The following three cases will help us understand:
(a): A biochemist conducts a sloppy experiment that turns out to be an experimental error rather than a correct experimental result.
(b): the same biochemist who conducted sloppy experiments but insisted on interpreting them as conclusions that ran counter to the prevailing view.
(c): this biochemist conducted several experiments, including the one in (a), but she did not promote any particular unorthodox theory.
According to common parlance, (a) and (c) are considered bad science, and only case 2 is considered pseudoscience. This is because of the presence of heretical doctrines in (b), i.e., adherence to theories that differ from the views that had scientific legitimacy at the time. Whereas a simple violation of scientific requirements would not normally be considered pseudoscience.
Pseudoscience is the antithesis of science in the sense of individualization, and there is no unified pseudoscientific corpus that corresponds to a scientific corpus. For a pseudoscientific phenomenon, it must belong to one or another specific pseudoscience. To satisfy this characterization, the above definition can be modified by replacing (2) with the following:
(2′) It is part of a non-scientific doctrine whose main proponents try to give the impression that it is science.
Most scientists prefer to think of science as consisting of methods of inquiry rather than particular doctrines. (2′) There is a clear conflict with this traditional view of science. This is because pseudoscience often describes science as a closed, completed doctrine rather than a methodology of open-ended inquiry.

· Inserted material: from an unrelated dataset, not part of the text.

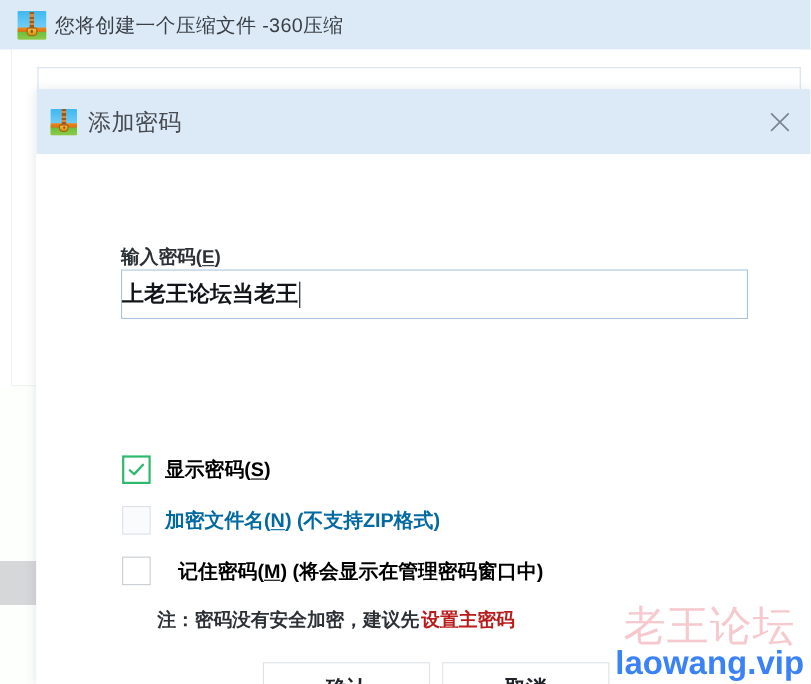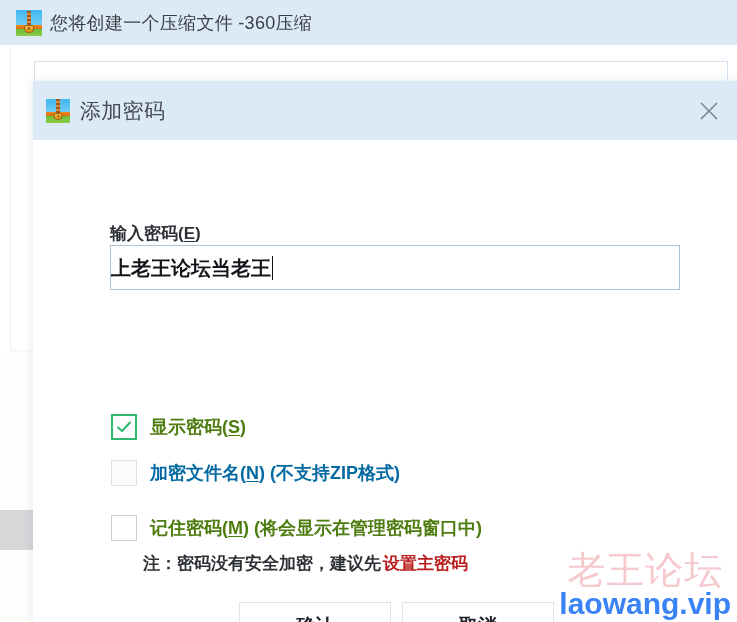"显示密码(S)" .cb-label { color: #4d7c0f -> #000000 }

Sometimes the term "pseudoscience" is used in a broader sense than that contained in the definition consisting of (1) and (2'). In this sense, pseudoscience is considered to include not only what is presented in the name of science as contrary to science, but also what is contrary to science, even if it is not presented in the name of science. In order to cover pseudoscience in this broader sense, (2′) could be modified as follows:
(2′′) It is part of a doctrine whose chief proponents seek to give the impression that it represents the most reliable knowledge on its subject.
Common usage seems to hesitate between defining (1)+(2′) and (1)+(2″); this is an interesting phenomenon: in comments on the meaning of the term, pseudoscientific critics tend to endorse definitions close to (1)+(2′), but they tend to be closer to (1)+(2″) when they actually use it.

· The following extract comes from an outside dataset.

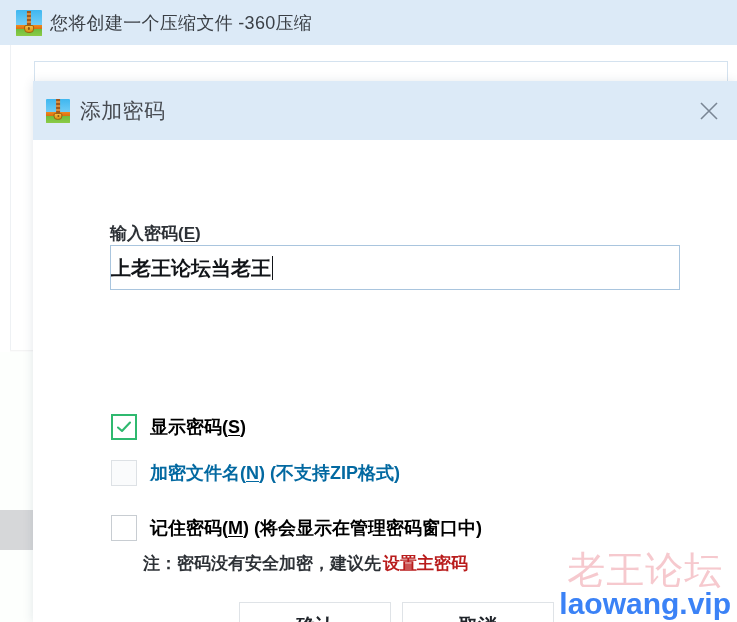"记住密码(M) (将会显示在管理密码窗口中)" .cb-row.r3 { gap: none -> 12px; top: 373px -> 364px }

The following example illustrates the difference between these two definitions:
(a) A creationist book correctly describes the structure of DNA.
(b) A reliable chemistry book misrepresents the structure of DNA.

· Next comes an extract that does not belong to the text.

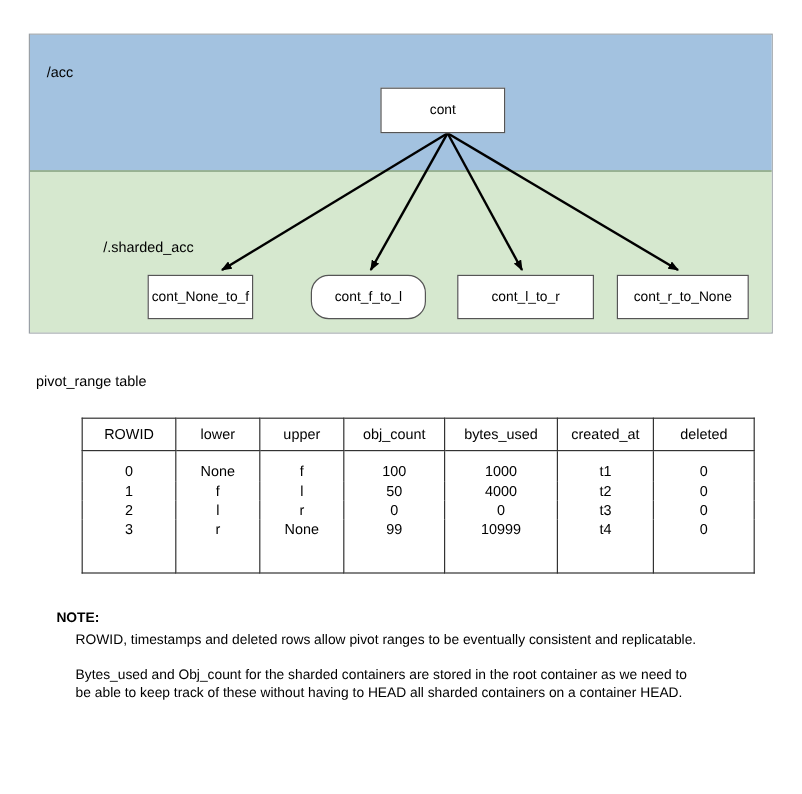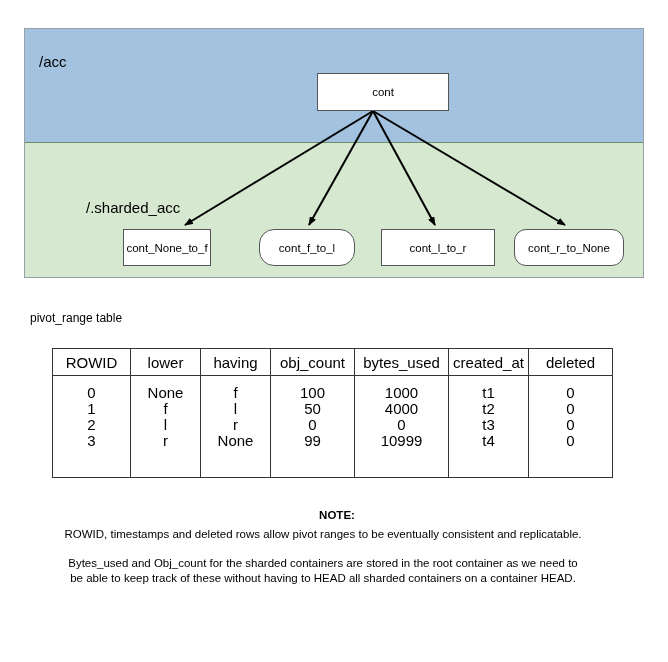"/acc" .region-label { font-size: 15px -> 12px }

(c) A creationist book denies that humans have a common ancestor with other primates.
(d) A preacher who denies that science is credible also denies that humans share a common ancestor with other primates.
(a) does not satisfy (1) (because the DNA structure is correct) and is therefore not pseudoscience by either definition. (b) satisfies (1) but not (2′) and not (2″) and therefore is not pseudoscience by either definition. (c) satisfies all three criteria, (1), (2') and (2''), and is therefore pseudoscientific by both criteria. Finally, (d) satisfies (1) and (2"), and is therefore pseudoscientific according to (1) + (2"), but not according to (1) + (2'). As the last two examples show, pseudoscience and anti-science are sometimes difficult to distinguish. Some advocates of pseudoscience (especially homeopathy) tend to drift between opposing science and claiming to represent the best science.